Posted by: Ed Tittel
It’s the strangest thing: my son wants to learn to program a computer, so I’m helping out at his school library every Wednesday morning, where intrepid members of the Round Rock ISD IT staff volunteer to teach a class on Microsoft’s free SmallBasic . We start at the ungodly hour of 6:30, and help 31 students learn how to use this small but powerful IDE for building programs. Robert Eckstein is the lead instructor (he works for the central IT service group for the whole school system), ably assisted by Robert Heard (he’s the IT guy at Cactus Ranch Elementary, where the class actually meets). What’s strange and wonderful about the class is how excited the students are to make a computer do something, how quick they are to pick up on the language and its capabilities, and how intensely interested they are in digging ever deeper into what the toolset enables them to accomplish.

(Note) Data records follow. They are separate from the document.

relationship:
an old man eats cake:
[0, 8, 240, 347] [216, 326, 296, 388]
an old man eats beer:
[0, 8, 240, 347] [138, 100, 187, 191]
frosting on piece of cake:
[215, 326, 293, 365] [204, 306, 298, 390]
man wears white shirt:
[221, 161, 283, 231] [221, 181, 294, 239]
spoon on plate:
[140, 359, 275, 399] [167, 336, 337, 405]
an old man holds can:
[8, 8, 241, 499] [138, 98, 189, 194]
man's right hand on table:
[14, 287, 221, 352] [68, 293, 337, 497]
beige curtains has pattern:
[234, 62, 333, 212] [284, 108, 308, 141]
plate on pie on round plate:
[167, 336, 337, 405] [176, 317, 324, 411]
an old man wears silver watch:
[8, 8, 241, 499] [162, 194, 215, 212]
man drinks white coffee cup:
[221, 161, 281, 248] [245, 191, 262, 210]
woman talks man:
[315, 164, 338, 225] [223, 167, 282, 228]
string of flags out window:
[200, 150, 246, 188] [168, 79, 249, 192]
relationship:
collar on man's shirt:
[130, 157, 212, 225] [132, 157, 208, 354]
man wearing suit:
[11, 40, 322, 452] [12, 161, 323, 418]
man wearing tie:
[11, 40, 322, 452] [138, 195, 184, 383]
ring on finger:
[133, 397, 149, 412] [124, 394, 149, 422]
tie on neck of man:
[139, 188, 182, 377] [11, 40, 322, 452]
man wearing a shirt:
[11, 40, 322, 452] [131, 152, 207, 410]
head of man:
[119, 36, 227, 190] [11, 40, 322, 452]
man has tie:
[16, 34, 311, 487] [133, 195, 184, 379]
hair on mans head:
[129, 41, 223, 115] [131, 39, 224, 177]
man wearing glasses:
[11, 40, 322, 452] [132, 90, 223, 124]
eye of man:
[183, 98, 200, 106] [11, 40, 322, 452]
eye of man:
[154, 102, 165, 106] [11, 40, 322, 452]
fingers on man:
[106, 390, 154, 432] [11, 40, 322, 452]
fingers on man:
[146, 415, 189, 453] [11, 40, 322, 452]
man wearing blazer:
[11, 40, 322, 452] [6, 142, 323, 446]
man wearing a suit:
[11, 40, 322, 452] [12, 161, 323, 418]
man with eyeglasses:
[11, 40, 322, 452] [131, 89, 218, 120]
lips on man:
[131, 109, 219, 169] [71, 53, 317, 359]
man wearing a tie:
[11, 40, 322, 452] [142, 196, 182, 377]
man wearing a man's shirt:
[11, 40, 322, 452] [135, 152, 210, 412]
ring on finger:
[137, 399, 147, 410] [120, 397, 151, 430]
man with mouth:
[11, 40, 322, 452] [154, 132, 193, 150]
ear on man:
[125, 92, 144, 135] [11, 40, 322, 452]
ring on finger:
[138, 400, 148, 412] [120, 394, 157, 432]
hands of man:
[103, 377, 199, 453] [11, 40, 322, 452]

The MS Small Basic environment is easy to install, understand, and use, and features a very friendly autocomplete style of command/reserved word/variable substitution as students hack out bits of code.
This class consists of 4th and 5th graders, most of whom are just learning how to cut and paste, and starting to understand what keyboard shortcuts are, and how to use them. Seeing how excited and enthusiastic they are to be learning (and using) something new, I am reminded that even for old greybeards like myself, learning (and using) something new helps to bring interest and excitement to one’s working life. That’s why I encourage anyone who’s active in IT to create opportunities to study, learn, and play with things that interest them. Sure, there’s always the notion that time spent learning can — and often does — help to enhance or develop one’s career and often offers opportunities to advance or make changes that might otherwise not come along. But shoot, there’s also the sheer joy of learning and expanding one’s horizons, skills, and abilities. Seeing the shining eyes and glowing faces of the younger generation learning how to code, it’s a great opportunity to offer that same set of feelings and motivation to anyone who’s in need of a shot in the arm, career- or work-wise.
Go ahead: learn something! You won’t be sorry you did.